Directions for this task: Filter the data below, keeping only lines that contain "העונה".
▶
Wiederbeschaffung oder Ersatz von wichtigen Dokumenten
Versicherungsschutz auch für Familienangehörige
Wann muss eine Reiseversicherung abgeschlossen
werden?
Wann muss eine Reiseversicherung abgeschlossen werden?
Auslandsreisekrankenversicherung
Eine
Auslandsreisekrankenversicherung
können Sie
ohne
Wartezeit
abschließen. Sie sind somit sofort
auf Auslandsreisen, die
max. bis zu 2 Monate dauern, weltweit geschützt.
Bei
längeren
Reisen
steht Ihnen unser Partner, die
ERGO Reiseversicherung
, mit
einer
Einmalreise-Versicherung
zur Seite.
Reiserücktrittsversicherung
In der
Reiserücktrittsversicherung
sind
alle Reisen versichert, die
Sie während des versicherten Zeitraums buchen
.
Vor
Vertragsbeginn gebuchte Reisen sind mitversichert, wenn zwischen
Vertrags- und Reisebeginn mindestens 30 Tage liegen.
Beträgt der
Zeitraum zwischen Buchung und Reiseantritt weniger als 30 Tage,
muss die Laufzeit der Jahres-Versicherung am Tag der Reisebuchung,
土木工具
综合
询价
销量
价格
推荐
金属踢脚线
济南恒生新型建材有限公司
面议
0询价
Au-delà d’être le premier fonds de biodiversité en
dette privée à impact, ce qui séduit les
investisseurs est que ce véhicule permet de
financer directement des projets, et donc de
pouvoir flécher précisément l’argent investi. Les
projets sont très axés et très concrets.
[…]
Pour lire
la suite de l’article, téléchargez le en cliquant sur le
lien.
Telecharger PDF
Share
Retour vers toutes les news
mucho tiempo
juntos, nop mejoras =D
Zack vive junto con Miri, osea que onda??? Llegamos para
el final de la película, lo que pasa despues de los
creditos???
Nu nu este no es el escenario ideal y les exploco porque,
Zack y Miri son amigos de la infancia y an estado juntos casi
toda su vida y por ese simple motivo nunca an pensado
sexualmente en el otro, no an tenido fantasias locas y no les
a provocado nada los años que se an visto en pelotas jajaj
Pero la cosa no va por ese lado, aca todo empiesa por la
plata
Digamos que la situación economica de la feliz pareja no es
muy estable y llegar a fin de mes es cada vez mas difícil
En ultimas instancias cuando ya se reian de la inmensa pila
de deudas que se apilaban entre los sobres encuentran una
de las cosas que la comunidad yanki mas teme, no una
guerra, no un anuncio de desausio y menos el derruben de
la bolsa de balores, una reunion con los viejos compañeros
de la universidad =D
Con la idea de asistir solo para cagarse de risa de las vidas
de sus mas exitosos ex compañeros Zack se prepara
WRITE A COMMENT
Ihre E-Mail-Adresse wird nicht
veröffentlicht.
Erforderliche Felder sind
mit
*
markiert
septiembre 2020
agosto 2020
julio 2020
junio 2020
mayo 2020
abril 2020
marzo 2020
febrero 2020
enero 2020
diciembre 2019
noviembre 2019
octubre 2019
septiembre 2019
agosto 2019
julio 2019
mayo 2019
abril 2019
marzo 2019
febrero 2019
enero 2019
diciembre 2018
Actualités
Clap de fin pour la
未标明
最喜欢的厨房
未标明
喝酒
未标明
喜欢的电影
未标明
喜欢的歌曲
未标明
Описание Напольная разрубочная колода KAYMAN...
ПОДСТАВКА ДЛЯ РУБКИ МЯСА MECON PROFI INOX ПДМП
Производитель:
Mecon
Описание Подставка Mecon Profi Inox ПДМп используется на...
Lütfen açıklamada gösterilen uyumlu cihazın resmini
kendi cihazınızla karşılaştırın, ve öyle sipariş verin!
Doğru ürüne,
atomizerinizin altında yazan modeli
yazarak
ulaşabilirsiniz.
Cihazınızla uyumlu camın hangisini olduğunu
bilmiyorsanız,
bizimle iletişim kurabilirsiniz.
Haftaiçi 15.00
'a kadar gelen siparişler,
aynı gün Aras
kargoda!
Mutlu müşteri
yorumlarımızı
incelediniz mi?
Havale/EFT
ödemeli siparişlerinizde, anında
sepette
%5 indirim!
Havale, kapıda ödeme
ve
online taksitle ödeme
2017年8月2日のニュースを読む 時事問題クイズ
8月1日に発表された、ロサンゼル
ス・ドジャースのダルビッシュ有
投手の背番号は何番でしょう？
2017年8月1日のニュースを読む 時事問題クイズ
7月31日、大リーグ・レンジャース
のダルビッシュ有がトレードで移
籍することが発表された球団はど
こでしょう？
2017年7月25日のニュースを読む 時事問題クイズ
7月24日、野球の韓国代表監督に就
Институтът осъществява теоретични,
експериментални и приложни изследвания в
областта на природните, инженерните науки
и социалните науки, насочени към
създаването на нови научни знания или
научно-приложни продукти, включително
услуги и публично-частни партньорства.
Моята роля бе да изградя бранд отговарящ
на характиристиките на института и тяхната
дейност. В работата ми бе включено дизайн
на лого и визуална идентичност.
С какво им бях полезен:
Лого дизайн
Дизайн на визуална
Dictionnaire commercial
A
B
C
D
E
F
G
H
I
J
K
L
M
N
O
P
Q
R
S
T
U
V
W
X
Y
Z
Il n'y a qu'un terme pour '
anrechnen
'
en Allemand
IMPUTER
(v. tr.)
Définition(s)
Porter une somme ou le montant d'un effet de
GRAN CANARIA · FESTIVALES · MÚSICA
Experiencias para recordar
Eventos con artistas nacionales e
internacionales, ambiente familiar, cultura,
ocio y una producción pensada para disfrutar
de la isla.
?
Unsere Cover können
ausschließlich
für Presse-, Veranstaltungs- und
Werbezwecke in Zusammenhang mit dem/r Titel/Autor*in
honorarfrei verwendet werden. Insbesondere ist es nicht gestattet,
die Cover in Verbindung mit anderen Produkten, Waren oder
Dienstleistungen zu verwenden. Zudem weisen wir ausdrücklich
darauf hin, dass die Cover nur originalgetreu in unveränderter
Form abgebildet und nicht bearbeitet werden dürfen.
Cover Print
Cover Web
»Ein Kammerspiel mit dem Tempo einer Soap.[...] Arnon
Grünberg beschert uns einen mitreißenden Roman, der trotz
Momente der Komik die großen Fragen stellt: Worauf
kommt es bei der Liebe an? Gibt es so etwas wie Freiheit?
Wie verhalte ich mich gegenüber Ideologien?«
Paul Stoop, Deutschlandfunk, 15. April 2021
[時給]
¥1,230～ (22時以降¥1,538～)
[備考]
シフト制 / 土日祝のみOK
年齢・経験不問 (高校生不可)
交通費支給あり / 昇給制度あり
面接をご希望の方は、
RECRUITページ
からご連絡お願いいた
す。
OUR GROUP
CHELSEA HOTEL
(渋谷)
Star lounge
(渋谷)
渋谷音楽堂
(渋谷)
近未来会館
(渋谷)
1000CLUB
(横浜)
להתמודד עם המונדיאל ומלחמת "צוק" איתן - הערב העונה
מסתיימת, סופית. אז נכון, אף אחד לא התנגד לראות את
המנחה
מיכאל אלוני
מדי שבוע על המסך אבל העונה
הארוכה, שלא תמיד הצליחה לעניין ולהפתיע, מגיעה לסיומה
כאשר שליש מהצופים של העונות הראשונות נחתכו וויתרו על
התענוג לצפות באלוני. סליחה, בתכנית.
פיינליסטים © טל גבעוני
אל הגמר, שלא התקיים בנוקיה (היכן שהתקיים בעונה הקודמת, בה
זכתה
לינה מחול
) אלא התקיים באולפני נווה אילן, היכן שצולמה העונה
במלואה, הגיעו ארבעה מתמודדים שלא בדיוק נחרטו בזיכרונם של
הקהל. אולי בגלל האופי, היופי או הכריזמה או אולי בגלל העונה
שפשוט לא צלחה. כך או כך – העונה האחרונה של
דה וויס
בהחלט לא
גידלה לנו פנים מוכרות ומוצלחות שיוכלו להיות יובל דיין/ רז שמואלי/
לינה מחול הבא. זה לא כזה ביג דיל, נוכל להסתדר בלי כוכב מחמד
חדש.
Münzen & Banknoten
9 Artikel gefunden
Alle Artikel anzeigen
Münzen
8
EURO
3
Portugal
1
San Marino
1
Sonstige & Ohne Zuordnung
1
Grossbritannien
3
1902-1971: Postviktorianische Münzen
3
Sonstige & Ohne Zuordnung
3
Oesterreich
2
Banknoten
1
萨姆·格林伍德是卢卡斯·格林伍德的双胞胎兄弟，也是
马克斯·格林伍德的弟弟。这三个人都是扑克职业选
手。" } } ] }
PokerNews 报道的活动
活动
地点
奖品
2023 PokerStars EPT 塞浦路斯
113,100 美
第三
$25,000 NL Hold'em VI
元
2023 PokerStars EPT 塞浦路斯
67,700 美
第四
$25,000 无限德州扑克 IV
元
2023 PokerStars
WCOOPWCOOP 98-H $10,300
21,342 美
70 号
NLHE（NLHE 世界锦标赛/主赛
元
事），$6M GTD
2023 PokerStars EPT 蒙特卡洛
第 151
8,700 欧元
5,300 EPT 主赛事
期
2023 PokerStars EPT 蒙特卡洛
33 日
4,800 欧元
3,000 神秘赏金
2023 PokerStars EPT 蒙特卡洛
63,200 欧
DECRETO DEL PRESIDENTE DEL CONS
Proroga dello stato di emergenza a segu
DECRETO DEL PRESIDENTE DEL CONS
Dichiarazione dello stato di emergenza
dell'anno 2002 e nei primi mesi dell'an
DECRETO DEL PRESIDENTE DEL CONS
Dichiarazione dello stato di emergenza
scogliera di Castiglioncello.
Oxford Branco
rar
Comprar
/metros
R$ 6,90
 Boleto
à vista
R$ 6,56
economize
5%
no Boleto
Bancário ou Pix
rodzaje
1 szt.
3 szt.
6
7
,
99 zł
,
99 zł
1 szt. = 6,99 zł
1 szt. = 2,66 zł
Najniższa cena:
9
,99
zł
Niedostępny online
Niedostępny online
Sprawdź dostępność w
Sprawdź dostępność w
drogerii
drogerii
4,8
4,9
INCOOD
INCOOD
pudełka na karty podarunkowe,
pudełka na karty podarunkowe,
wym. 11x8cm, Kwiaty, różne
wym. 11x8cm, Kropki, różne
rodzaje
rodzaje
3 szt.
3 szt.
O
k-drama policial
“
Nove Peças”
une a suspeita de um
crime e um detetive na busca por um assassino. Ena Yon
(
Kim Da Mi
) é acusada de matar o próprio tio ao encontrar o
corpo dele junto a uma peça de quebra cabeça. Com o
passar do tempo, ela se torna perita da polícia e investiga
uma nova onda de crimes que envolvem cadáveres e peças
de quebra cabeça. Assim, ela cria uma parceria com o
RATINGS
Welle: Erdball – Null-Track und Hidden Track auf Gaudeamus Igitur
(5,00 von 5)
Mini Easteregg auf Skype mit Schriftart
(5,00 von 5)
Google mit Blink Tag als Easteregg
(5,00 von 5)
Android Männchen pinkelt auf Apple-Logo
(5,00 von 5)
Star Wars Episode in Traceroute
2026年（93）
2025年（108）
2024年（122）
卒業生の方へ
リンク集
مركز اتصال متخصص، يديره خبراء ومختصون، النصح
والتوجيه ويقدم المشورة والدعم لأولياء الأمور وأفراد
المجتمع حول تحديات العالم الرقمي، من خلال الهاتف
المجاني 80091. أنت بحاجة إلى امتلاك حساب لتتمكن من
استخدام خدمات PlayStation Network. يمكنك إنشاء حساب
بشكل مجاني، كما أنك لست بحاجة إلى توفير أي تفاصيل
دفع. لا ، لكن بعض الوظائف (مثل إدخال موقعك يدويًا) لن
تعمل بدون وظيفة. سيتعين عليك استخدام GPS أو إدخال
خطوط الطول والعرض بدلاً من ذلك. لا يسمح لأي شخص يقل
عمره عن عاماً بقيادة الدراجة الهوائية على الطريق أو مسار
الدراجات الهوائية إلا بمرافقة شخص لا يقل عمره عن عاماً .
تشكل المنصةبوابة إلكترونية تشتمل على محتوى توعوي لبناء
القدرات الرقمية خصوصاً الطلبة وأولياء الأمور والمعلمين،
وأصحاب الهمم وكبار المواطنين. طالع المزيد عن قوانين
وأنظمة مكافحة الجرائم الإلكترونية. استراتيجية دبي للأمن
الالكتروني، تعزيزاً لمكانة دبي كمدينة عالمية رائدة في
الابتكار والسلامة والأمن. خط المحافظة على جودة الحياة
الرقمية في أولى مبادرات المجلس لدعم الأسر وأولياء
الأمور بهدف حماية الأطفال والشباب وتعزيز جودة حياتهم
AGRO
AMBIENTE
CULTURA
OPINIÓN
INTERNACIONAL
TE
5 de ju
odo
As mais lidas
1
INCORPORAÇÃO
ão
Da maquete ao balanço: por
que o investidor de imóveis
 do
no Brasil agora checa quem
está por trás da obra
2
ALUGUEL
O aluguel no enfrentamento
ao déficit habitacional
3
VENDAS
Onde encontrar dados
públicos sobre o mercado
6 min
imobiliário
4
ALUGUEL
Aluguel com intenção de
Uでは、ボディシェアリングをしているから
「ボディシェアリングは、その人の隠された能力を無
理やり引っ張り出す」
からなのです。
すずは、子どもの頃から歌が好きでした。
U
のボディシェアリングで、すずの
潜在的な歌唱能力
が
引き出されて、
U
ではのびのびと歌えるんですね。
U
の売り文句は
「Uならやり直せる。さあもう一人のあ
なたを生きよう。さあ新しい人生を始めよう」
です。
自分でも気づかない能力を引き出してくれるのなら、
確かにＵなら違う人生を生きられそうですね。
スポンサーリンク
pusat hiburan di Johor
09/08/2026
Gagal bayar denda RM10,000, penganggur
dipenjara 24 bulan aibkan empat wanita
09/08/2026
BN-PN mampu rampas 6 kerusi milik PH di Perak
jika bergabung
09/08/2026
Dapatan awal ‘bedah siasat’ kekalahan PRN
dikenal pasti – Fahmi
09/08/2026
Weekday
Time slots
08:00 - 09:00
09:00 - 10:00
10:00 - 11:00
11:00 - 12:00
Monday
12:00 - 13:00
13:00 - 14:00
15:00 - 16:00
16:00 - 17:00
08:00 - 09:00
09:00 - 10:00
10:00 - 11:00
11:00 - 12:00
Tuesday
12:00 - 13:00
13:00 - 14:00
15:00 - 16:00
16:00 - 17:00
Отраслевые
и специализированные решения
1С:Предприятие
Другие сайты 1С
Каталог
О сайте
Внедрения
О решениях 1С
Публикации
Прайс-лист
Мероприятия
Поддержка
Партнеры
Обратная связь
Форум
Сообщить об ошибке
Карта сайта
◀
Exercise output:
להתמודד עם המונדיאל ומלחמת "צוק" איתן - הערב העונה
מדי שבוע על המסך אבל העונה
) אלא התקיים באולפני נווה אילן, היכן שצולמה העונה
הקהל. אולי בגלל האופי, היופי או הכריזמה או אולי בגלל העונה
שפשוט לא צלחה. כך או כך – העונה האחרונה של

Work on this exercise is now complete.